Creating Unique Genres

When searching for a new book, game, or movie, genres help us to form expectations about what we’re going to experience. As a creative, this saddens me. I mean, on one hand, I love the marketing of it all; I can put my work where I know people may find it. But it’s boring. Really damn boring!

What if I want to write about a starship crew that protects pre-FTL worlds from pillaging by space pirates? What if they visit a medieval world that uses magic in the first book and a modern world with a murder mystery in the second? Is this sci-fi? Fantasy?

Unique Genres are Awesome

At the time of this writing, Jadepunk is by far the work I’m most known for. There are a lot of reasons people like Jadepunk, but the one I hear the most is the world building, specifically, how the genre mashup feels so natural.

Jadepunk was easy to make: it’s a Western/Wuxia mashup. But when I put it on digital marketplaces, I ran into trouble. Do I list it as Western? Wuxia? Something else? I ended up listing it in multiple places, but that doesn’t do it, or anyone who picks it up, justice.

You see, Jadepunk is not a Western. And it’s not Wuxia. It’s got elements of both, but it’s really its own thing.

Genres Limit Creativity

Have you ever played in a game of D&D and had your DM tell you that you can’t be a certain race or class “because of story reasons”? I get why that’s done, but as a player, it can be stifling. Why can’t I play a tiefling paladin? You know how awesome it is to play against tropes? One of the members of my current 5e party is playing a halfling barbarian, and he rocks!

Genres do the same for writers, game designers, filmmakers, etc. They tell us what we’re “allowed” to do because we can’t break genre. And we really do have to stick to it because our audience has been trained by these artificial walls to have a certain expectation.

There will never be a day that we are free of genres, and that’s a good thing. We need them to market our work to the appropriate audience. But that doesn’t mean they don’t (majorly) suck.

Creating Unique, Yet Relevant, Genres

The process of creating a unique genre is actually pretty easy: decide two genres to blend together. People will accept an easy mashup like that, and might even have fun with it. But here’s the kicker: that’s already been done with just about every genre out there.

The way to be unique on the level of Jadepunk is to mashup more than two genres, but you have to be careful, as mashing up more than two genres creates something that could be seen as too alien (like Shadowcraft ended up becoming).
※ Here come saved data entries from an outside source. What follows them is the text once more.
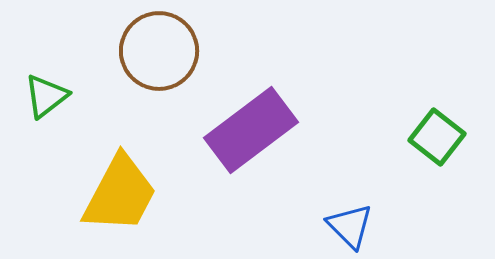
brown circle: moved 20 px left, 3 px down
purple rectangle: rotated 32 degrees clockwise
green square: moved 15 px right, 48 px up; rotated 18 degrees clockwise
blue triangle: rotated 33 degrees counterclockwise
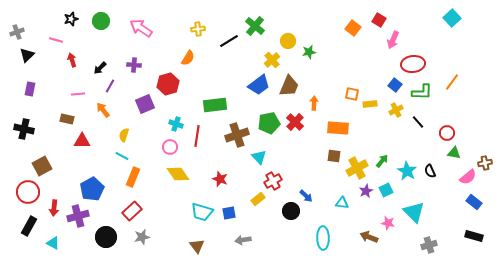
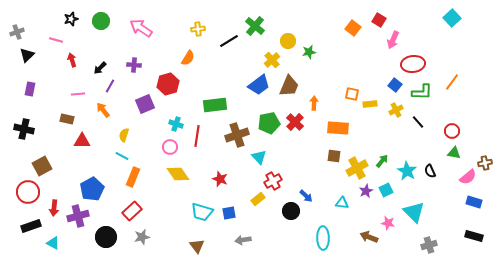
red circle at (447, 133): moved 5 px right, 2 px up
blue rectangle at (474, 202): rotated 21 degrees counterclockwise
black rectangle at (29, 226): moved 2 px right; rotated 42 degrees clockwise
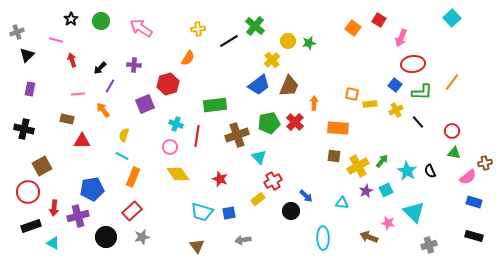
black star at (71, 19): rotated 16 degrees counterclockwise
pink arrow at (393, 40): moved 8 px right, 2 px up
green star at (309, 52): moved 9 px up
yellow cross at (357, 168): moved 1 px right, 2 px up
blue pentagon at (92, 189): rotated 20 degrees clockwise
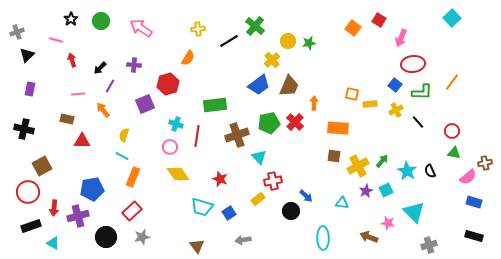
red cross at (273, 181): rotated 18 degrees clockwise
cyan trapezoid at (202, 212): moved 5 px up
blue square at (229, 213): rotated 24 degrees counterclockwise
Now, I just said that Jadepunk is a Western/Wuxia, but it also has elements of Final Fantasy and more than a few tropes from Avatar: The Legend of Korra. The trick is to pick two primary genres (Western/Wuxia, in this case) and then cherry pick elements from other genres to give it some flavor.

Western and Wuxia is cool, but has been done to death, but add some jadetech, and a ‘punk metaplot of an evil empire controlling everything, and you have something unique and fun.

Isn’t that what makes us all unique––the mashup of all our experiences and personalities? Genres are the same. They just have to be carefully distributed.